Baby it's cold outside


I got in from Cairo two days ago. It was a good trip, although it feels now a little too brief. I left Seattle cold, but unfrozen, and return to find it transformed - my first experience with snow. Walking outside yesterday morning - carefully armored in thermal, wool, boots, and a duvet-like coat - felt like an acid trip.

My plans to glean cooking tips while away mostly fell flat, but I did procure some regional goodies, orange blossom water and rose water, which are meant to impart a subtle flavor to desserts.

I also bought an Egyptian cookbook, "My Egyptian Grandmother's Kitchen: Traditional Dishes Sweet and Savory," originally in Arabic but translated into English. I haven't tried any of it's recipes yet, but I have enjoyed leafing through it, especially since it has full-color photographs for every double page spread. For an idea of what a big chunk of Egyptian cooking is about, there is an entire chapter in the book dedicated to stuffed vegetables. Dolmas, potatoes, eggplants, tomatoes, and cabbage rolls are but some of the contenders for stufffing.

Yesterday I cooked, which I did precious little of back in Cairo. A quinoa salad with grape tomatoes and romaine lettuce dressed with a watered-down soy mayonaise I made two weeks ago from Hot Damn & Hell Yeah. The quinoa made it more filling, and the mayo made it creamy. So it tasted good and looked aesthetically pleasing too what with the contrasting colors, but my photos weren't so hot.

I also tried a mushroom-barley soup from How to Cook Everything Vegetarian.
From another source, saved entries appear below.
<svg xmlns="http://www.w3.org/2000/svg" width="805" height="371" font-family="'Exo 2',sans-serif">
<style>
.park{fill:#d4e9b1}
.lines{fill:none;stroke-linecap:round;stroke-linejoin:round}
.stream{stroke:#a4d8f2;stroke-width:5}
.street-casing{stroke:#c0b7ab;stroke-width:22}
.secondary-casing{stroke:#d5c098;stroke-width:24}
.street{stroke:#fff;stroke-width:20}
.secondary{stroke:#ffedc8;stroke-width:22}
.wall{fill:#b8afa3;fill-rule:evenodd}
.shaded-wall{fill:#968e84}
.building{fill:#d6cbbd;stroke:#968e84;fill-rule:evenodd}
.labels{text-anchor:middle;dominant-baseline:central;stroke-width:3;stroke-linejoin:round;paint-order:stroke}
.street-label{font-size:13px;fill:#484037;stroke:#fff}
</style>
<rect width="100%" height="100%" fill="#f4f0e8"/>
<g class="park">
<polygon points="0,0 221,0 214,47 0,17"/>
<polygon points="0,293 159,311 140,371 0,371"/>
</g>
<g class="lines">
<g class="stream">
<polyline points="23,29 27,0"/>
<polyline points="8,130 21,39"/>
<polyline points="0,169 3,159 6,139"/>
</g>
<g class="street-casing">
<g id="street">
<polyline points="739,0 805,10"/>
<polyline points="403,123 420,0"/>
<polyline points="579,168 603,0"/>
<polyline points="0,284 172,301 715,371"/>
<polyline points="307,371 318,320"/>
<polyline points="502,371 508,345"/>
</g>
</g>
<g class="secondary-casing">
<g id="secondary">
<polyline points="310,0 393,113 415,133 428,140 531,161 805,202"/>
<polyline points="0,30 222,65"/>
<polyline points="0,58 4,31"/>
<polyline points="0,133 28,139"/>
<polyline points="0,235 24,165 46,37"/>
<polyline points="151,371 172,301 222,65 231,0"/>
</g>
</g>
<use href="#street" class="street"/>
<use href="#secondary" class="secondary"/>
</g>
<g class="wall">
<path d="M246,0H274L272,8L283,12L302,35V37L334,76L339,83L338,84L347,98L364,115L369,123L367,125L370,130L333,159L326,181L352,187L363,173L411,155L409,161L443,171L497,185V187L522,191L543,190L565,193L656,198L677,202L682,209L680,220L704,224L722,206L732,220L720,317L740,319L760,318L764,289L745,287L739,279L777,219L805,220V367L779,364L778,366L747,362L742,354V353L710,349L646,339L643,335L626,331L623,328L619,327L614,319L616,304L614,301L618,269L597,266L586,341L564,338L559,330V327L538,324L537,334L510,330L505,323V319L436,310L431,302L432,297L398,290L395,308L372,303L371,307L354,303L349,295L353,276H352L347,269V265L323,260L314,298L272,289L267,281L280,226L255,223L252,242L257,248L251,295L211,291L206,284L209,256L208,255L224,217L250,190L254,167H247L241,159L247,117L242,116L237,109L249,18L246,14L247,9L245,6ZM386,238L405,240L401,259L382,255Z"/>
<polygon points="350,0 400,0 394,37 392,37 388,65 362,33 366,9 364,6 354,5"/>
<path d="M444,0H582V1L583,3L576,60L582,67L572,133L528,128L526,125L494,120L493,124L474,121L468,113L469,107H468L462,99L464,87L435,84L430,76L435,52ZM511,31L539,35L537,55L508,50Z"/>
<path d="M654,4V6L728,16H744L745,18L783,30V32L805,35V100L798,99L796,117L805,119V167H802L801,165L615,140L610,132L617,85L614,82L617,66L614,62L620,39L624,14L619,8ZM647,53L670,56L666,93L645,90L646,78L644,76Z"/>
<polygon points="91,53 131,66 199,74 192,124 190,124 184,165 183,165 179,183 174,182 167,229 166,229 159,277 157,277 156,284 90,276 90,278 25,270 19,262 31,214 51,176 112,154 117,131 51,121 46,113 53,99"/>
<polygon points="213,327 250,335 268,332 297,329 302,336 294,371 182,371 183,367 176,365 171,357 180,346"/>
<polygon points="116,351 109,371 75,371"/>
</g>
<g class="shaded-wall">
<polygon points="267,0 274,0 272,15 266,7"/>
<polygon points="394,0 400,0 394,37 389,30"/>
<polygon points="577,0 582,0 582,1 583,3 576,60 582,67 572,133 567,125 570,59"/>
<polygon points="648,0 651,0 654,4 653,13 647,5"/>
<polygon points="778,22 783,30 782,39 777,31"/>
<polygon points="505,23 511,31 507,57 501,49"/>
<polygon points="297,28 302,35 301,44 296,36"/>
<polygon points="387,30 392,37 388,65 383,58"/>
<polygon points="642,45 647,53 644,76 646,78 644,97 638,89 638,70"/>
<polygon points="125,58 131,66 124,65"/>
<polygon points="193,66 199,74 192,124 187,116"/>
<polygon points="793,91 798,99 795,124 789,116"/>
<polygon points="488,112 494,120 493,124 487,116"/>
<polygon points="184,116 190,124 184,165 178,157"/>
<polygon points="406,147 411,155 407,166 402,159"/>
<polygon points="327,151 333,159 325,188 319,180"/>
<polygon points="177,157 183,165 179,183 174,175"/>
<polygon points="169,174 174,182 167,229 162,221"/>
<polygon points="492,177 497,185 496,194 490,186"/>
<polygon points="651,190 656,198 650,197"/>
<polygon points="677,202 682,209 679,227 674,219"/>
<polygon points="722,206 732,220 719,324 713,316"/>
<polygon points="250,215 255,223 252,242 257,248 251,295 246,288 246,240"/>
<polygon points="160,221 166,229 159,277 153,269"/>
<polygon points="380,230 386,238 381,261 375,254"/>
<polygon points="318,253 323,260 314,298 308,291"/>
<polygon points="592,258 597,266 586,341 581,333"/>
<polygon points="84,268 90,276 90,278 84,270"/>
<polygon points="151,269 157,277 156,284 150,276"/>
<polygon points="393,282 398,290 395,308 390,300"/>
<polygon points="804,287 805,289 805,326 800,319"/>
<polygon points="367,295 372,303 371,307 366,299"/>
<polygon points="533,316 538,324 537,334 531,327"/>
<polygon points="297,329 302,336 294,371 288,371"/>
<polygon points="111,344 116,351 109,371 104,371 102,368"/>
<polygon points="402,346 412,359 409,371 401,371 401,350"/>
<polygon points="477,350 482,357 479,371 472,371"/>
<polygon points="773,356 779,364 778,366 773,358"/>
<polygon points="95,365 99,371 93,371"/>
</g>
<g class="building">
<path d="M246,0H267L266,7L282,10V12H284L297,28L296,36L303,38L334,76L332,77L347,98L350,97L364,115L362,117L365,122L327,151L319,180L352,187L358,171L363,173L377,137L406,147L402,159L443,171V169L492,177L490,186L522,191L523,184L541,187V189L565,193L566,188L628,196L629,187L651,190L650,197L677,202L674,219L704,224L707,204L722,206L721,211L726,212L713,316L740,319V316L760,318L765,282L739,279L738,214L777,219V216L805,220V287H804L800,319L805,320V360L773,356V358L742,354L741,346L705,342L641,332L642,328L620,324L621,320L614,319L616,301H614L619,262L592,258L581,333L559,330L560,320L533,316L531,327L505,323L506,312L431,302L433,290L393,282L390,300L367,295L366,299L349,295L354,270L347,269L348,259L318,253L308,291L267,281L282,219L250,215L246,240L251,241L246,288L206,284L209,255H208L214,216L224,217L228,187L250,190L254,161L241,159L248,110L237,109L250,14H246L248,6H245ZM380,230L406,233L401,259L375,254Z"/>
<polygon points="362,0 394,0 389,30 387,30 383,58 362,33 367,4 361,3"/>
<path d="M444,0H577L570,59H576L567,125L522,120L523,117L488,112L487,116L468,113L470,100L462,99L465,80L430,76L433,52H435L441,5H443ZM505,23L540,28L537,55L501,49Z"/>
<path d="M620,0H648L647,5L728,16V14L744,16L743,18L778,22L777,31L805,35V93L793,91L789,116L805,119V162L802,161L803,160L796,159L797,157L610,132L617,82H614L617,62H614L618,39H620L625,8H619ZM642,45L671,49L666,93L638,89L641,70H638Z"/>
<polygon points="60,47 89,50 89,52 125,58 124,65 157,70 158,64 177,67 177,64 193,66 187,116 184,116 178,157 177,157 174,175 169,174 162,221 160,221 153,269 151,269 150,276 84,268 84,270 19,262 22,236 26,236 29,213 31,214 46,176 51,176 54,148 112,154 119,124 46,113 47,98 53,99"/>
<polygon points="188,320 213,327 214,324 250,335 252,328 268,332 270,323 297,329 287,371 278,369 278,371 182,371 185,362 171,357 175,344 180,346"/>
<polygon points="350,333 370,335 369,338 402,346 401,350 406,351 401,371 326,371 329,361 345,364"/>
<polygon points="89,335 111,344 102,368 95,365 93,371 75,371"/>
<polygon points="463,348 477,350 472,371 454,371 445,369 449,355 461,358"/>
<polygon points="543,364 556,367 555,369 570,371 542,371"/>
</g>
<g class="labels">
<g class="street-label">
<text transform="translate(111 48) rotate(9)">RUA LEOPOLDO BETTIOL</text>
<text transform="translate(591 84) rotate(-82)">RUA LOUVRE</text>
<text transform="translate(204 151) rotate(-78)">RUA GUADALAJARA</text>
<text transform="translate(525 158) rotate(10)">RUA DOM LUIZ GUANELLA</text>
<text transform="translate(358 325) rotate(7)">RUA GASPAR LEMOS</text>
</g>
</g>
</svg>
I succumbed and bought it before I left, and I have to say it's a pretty good investment so far, a nice basic guide to all kinds of things you might want to do in the kitchen (soups, salads, bread, and charts with information on vinegars, nuts, etc), with simple, fast recipes. I was looking for a book to tell me how to deal with any vegetable the CSA box might throw my way, and it seems to fit the bill. The soup was good, it was my first use of pearl barley, and it was nice and toothsome. I used cremini mushrooms mixed with dried shittake, and there were carrots and potatoes thrown in too.

4 comments:

Bethany said...

your first snow, very cool. I'll bet the amount of snow was a surprize. typically we don't get that much up here.

Andy & I still have some left, but we're in the middle of nowhere - sort of :)

Rosiecat said...

Ooh, orange blossom water! Rose water! I'm so jealous ;-) Any ideas on where to find these items in the States?

I hope you post any desserts you make with your new fancy waters.

yasmin said...

hey Rose-anne, i'll be sure to put any up when i get around to using it, i'm planning to make baklava at some point but am kind of intimidated by the gigantic amount of margarine it calls for... the recipe i looked at said 1 cup! i guess when you consider individual servings it's not so bad?

btw, i checked my "classic vegetarian cooking from the middle east & north africa cookbook," and the resource section at the back says there's a "holy land grocery" where you can get middle eastern goodies in chicago at 4806 north kedzie ave. so maybe you could check them out, or any other middle eastern grocery.

if you want to go the online route, there's a list of online middle eastern groceries here, none of which i've tried: http://mideastfood.about.com/od/pantryessentials/tp/onlinestores.htm.

hope that helps!

Rosiecat said...

Yasmin, that was so nice of you to look up shopping resources for me! This Holy Land Grocery sounds very cool. I do love Middle Eastern food, so it would be a fun shopping excursion. I'm making it a New Year's goal to check this place out.

And 1 cup of margarine? Eek! But if most of it is used for coating the pastry with fat, maybe you can do it by feel and see how much you actually use?